EXERCISE BRIEF: Return the exact lines spanning from the line with "272 225 6.96" through the last line of the entries, boundaries included, and no others.
___
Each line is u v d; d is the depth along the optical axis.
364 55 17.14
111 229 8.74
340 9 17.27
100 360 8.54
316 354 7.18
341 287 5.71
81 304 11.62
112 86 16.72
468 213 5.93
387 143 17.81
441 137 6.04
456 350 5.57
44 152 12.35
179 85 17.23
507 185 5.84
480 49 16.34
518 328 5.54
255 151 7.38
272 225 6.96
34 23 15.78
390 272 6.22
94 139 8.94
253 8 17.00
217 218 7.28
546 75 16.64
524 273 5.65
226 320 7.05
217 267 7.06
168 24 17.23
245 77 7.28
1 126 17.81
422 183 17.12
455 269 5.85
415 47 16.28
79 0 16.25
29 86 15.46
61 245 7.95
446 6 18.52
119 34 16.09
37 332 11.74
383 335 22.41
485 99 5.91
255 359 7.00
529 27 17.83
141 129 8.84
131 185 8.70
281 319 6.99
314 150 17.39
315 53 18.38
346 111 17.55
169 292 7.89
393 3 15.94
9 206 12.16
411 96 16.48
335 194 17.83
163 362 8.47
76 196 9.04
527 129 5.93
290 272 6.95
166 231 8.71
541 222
___
ANSWER:
272 225 6.96
34 23 15.78
390 272 6.22
94 139 8.94
253 8 17.00
217 218 7.28
546 75 16.64
524 273 5.65
226 320 7.05
217 267 7.06
168 24 17.23
245 77 7.28
1 126 17.81
422 183 17.12
455 269 5.85
415 47 16.28
79 0 16.25
29 86 15.46
61 245 7.95
446 6 18.52
119 34 16.09
37 332 11.74
383 335 22.41
485 99 5.91
255 359 7.00
529 27 17.83
141 129 8.84
131 185 8.70
281 319 6.99
314 150 17.39
315 53 18.38
346 111 17.55
169 292 7.89
393 3 15.94
9 206 12.16
411 96 16.48
335 194 17.83
163 362 8.47
76 196 9.04
527 129 5.93
290 272 6.95
166 231 8.71
541 222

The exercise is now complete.